───── PROVIDED TEXT
Did Monsanto pressure the USDA to approve genetically modified alfalfa?

That's the question Washington-based Center for Food Safety is hoping to get answered with a lawsuit filed against the USDA in efforts to get the agency to release documents about the approval of the important agricultural crop.

“USDA determined Monsanto’s Roundup Ready alfalfa posed significant environmental and economic harms and initially proposed placing restrictions on it. Yet the agency went ahead and granted full unrestricted approval one month later,” Andrew Kimbrell, executive director for the Center for Food Safety, said in a statement. “Did the White House intervene? Did Monsanto pressure the agency? The fact is we don’t know, and unless the court orders USDA to hand over these documents we may never know.”

According to an email statement received by the Los Angeles Times, Monsanto deflected the charge about its genetically modified alfalfa. "Many thousands of farmers across the U.S. currently grow Roundup Ready alfalfa, corn, soybeans, cotton, sugar beets and canola," the company said. "Each of these crops was subjected to thorough scientific review by three separate federal agencies before reaching the market; none presents the types of risks CFS alleges."

Alfalfa is grown for feed for cattle. It's the fourth most common U.S. crop after corn, soybeans and wheat, reports the Times. U.S.-grown alfalfa is also exported to a number of other countries, and opponents of GM alfalfa are concerned that it could contaminate traditional and organically grown alfalfa since all alfalfa is pollinated by bees.
──────────
TASK INSTRUCTIONS:
a) According to the alfalfa article, which three crops are more common in the U.S. than alfalfa?
b) Reproduce the stretch of the alfalfa article from "Alfalfa is grown" through "pollinated by bees.".
The records come from a separate source unrelated to the alfalfa article.
───── SUPPLIED MATERIAL
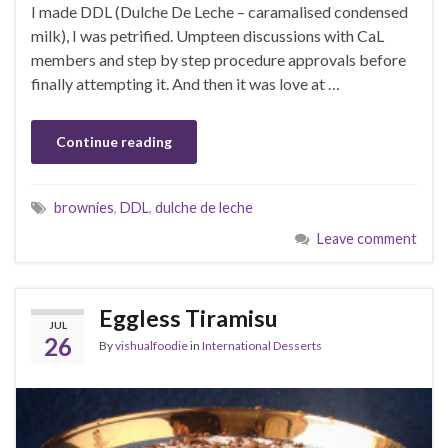
I made DDL (Dulche De Leche – caramalised condensed
milk), I was petrified. Umpteen discussions with CaL
members and step by step procedure approvals before
finally attempting it. And then it was love at …
Continue reading
brownies
,
DDL
,
dulche de leche
Leave comment
Eggless Tiramisu
JUL
26
By
vishualfoodie
in
International Desserts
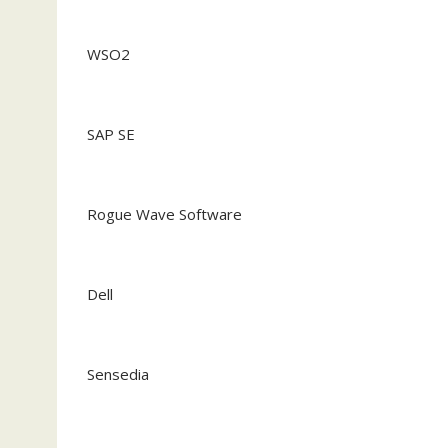
WSO2
SAP SE
Rogue Wave Software
Dell
Sensedia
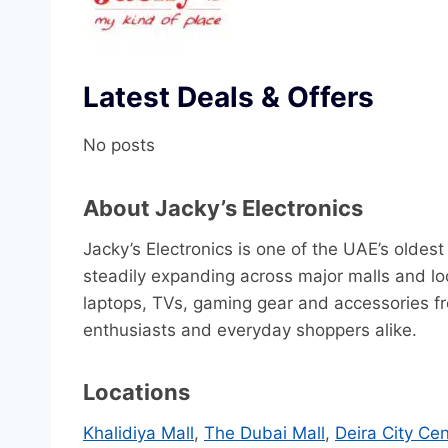
Latest Deals & Offers
No posts
About Jacky’s Electronics
Jacky’s Electronics is one of the UAE’s oldes
steadily expanding across major malls and loc
laptops, TVs, gaming gear and accessories fr
enthusiasts and everyday shoppers alike.
Locations
Khalidiya Mall
,
The Dubai Mall
,
Deira City Cen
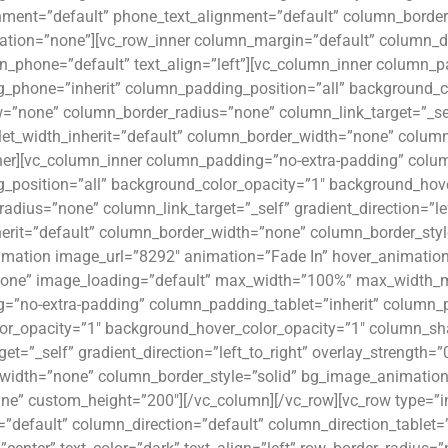
gnment=”default” phone_text_alignment=”default” column_borde
ion=”none”][vc_row_inner column_margin=”default” column_dir
n_phone=”default” text_align=”left”][vc_column_inner column_p
_phone=”inherit” column_padding_position=”all” background_c
none” column_border_radius=”none” column_link_target=”_self” 
let_width_inherit=”default” column_border_width=”none” colum
ner][vc_column_inner column_padding=”no-extra-padding” colum
_position=”all” background_color_opacity=”1″ background_ho
adius=”none” column_link_target=”_self” gradient_direction=”lef
herit=”default” column_border_width=”none” column_border_sty
imation image_url=”8292″ animation=”Fade In” hover_animation
ne” image_loading=”default” max_width=”100%” max_width_mob
=”no-extra-padding” column_padding_tablet=”inherit” column_p
or_opacity=”1″ background_hover_color_opacity=”1″ column_s
et=”_self” gradient_direction=”left_to_right” overlay_strength=”
idth=”none” column_border_style=”solid” bg_image_animation=
ine” custom_height=”200″][/vc_column][/vc_row][vc_row type=”i
default” column_direction=”default” column_direction_tablet=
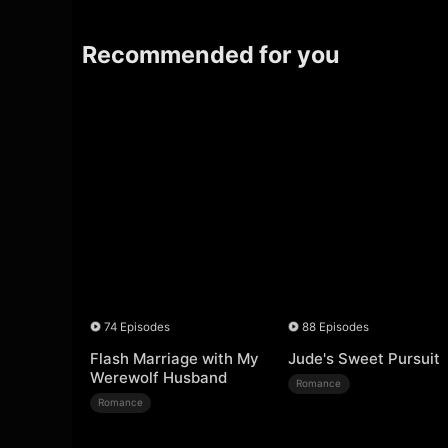
Recommended for you
74 Episodes
88 Episodes
Flash Marriage with My
Jude's Sweet Pursuit
Werewolf Husband
Romance
Romance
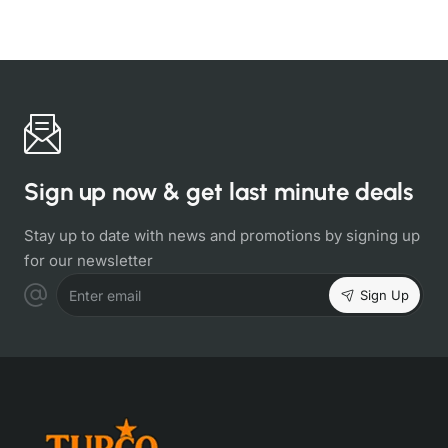
Sign up now & get last minute deals
Stay up to date with news and promotions by signing up
for our newsletter
Sign Up
Enter email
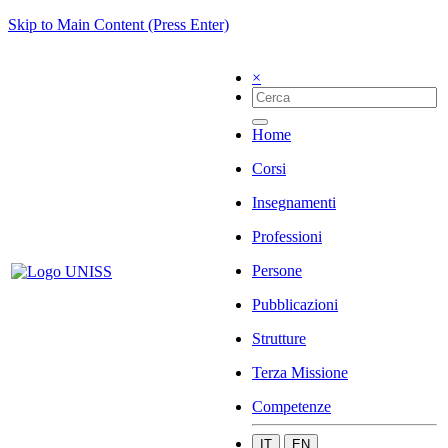
Skip to Main Content (Press Enter)
×
Home
Corsi
Insegnamenti
Professioni
Persone
Pubblicazioni
Strutture
Terza Missione
Competenze
IT
EN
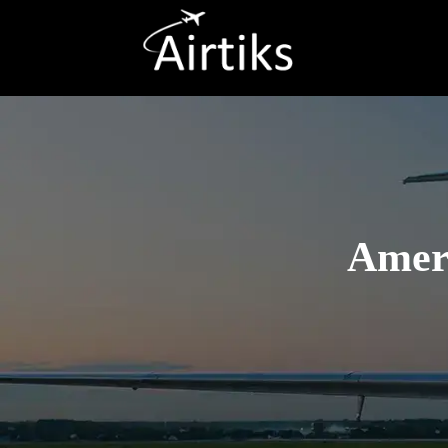
Ameri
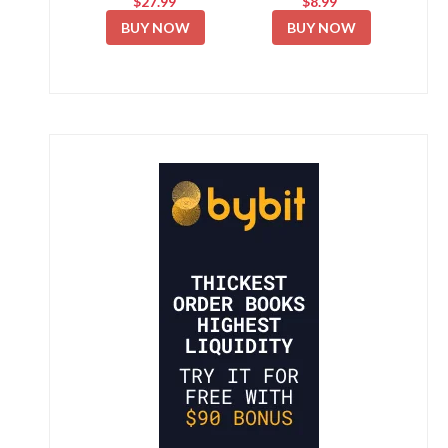
$27.99
$8.99
BUY NOW
BUY NOW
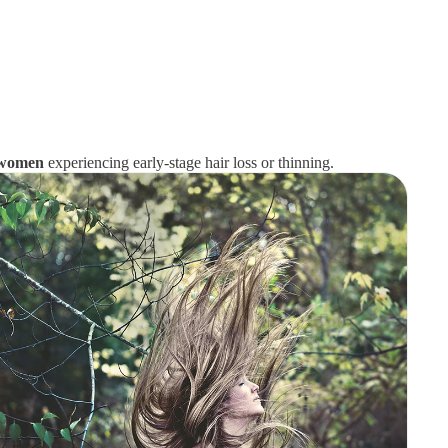
d women
experiencing early-stage hair loss or thinning.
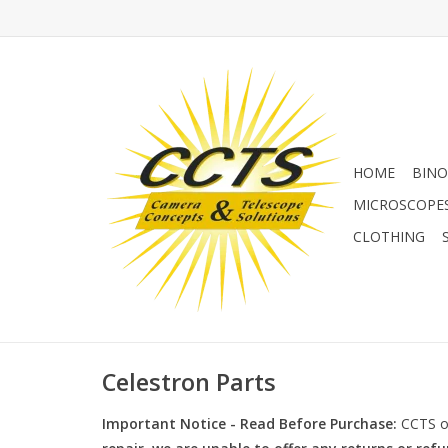
HOME
BINO
MICROSCOPE
CLOTHING
Celestron Parts
Important Notice - Read Before Purchase:
CCTS of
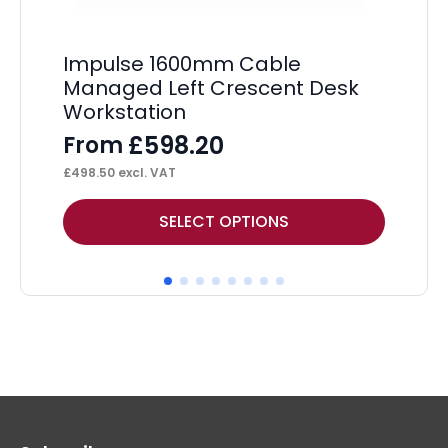
Impulse 1600mm Cable
Im
Managed Left Crescent Desk
St
Workstation
Pe
£
598.20
From
F
£
498.50
excl. VAT
£
36
This
Thi
SELECT OPTIONS
product
pr
has
ha
multiple
mul
variants.
var
The
Th
options
op
may
ma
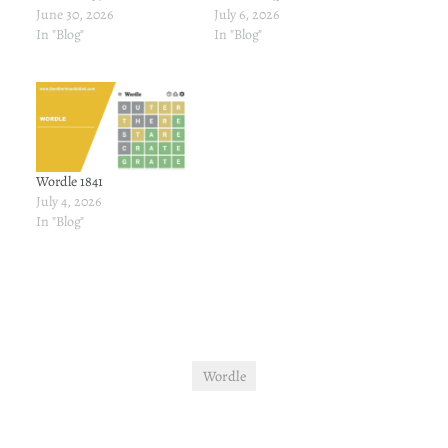
June 30, 2026
July 6, 2026
In "Blog"
In "Blog"
Wordle 1841
July 4, 2026
In "Blog"
Wordle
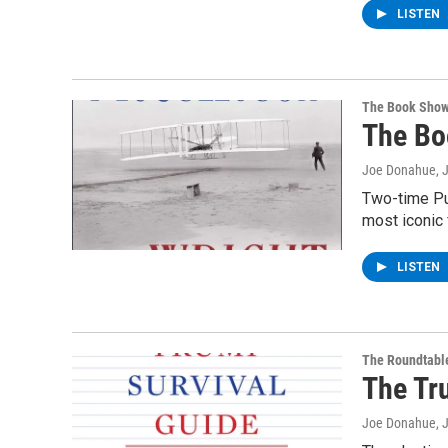
LISTEN
The Book Sho
The Bo
Joe Donahue
, 
Two-time Pul
most iconic 
LISTEN
The Roundtabl
The Tr
Joe Donahue
, 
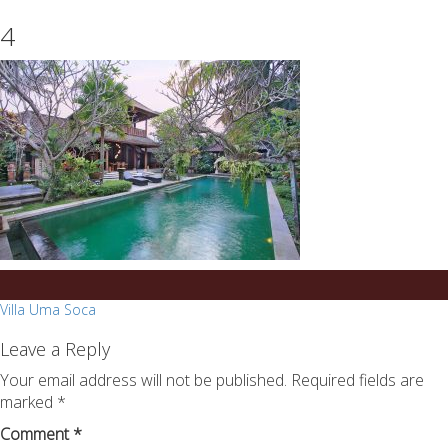
essays
https://book-
4
on
success.com/
any
topic
on
sale
Post
Villa Uma Soca
navigation
Leave a Reply
Your email address will not be published.
Required fields are
marked
*
Comment
*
──────────
RESPONSES TO THE EXERCISE:
a) Corn, soybeans and wheat.

b)
Alfalfa is grown for feed for cattle. It's the fourth most common U.S. crop after corn, soybeans and wheat, reports the Times. U.S.-grown alfalfa is also exported to a number of other countries, and opponents of GM alfalfa are concerned that it could contaminate traditional and organically grown alfalfa since all alfalfa is pollinated by bees.